◆ The data ◆
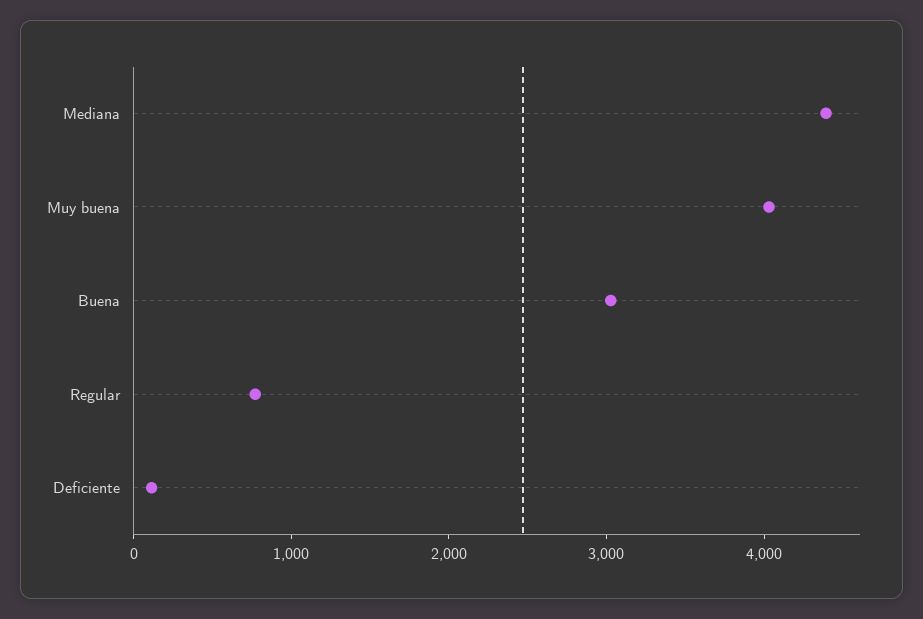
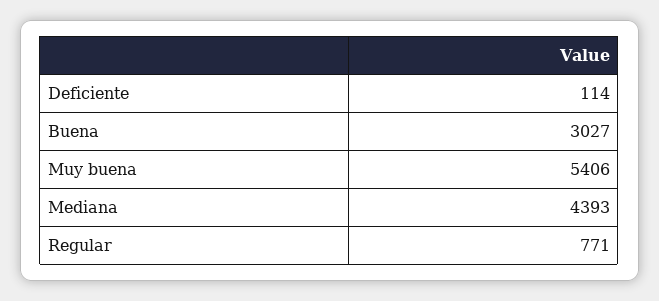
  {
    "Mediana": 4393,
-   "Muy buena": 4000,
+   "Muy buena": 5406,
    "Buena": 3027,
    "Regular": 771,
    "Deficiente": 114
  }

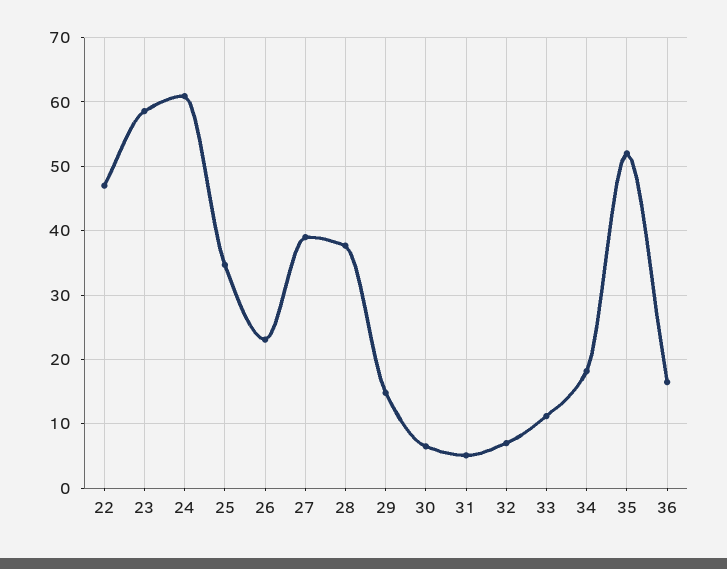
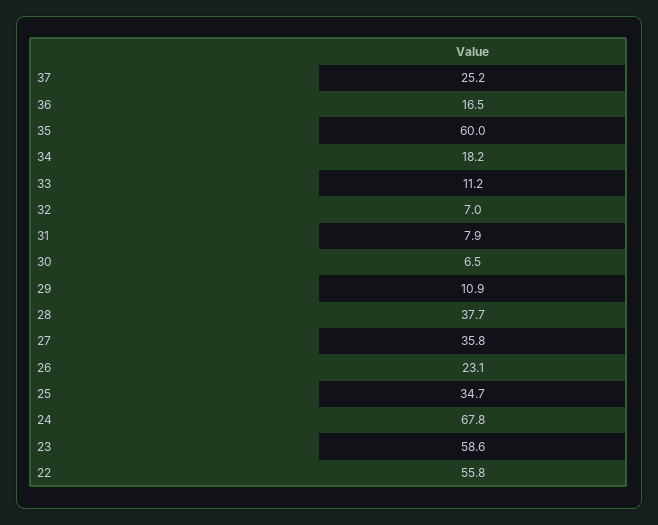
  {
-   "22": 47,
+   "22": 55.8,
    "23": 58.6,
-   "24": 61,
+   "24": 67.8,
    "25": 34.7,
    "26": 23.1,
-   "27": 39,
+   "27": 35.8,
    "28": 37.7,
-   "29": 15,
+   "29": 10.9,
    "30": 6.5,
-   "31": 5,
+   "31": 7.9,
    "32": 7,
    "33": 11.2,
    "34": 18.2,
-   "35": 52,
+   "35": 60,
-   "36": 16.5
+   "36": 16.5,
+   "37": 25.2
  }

◆ Task description ◆
Without including any picture, copy the listing above exactly and in full.

◆ Result of the task ◆
  {
    "Mediana": 4393,
-   "Muy buena": 4000,
+   "Muy buena": 5406,
    "Buena": 3027,
    "Regular": 771,
    "Deficiente": 114
  }

  {
-   "22": 47,
+   "22": 55.8,
    "23": 58.6,
-   "24": 61,
+   "24": 67.8,
    "25": 34.7,
    "26": 23.1,
-   "27": 39,
+   "27": 35.8,
    "28": 37.7,
-   "29": 15,
+   "29": 10.9,
    "30": 6.5,
-   "31": 5,
+   "31": 7.9,
    "32": 7,
    "33": 11.2,
    "34": 18.2,
-   "35": 52,
+   "35": 60,
-   "36": 16.5
+   "36": 16.5,
+   "37": 25.2
  }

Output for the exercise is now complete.